• [What to do] Write down each of the lines below word for word, in the order shown.

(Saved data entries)
-- Opening Marker --

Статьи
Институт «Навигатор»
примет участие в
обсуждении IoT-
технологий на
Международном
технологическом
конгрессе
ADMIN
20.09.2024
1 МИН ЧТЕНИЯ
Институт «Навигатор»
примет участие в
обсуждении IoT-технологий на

-- Closing Marker --

• [Response]
Статьи
Институт «Навигатор»
примет участие в
обсуждении IoT-
технологий на
Международном
технологическом
конгрессе
ADMIN
20.09.2024
1 МИН ЧТЕНИЯ
Институт «Навигатор»
примет участие в
обсуждении IoT-технологий на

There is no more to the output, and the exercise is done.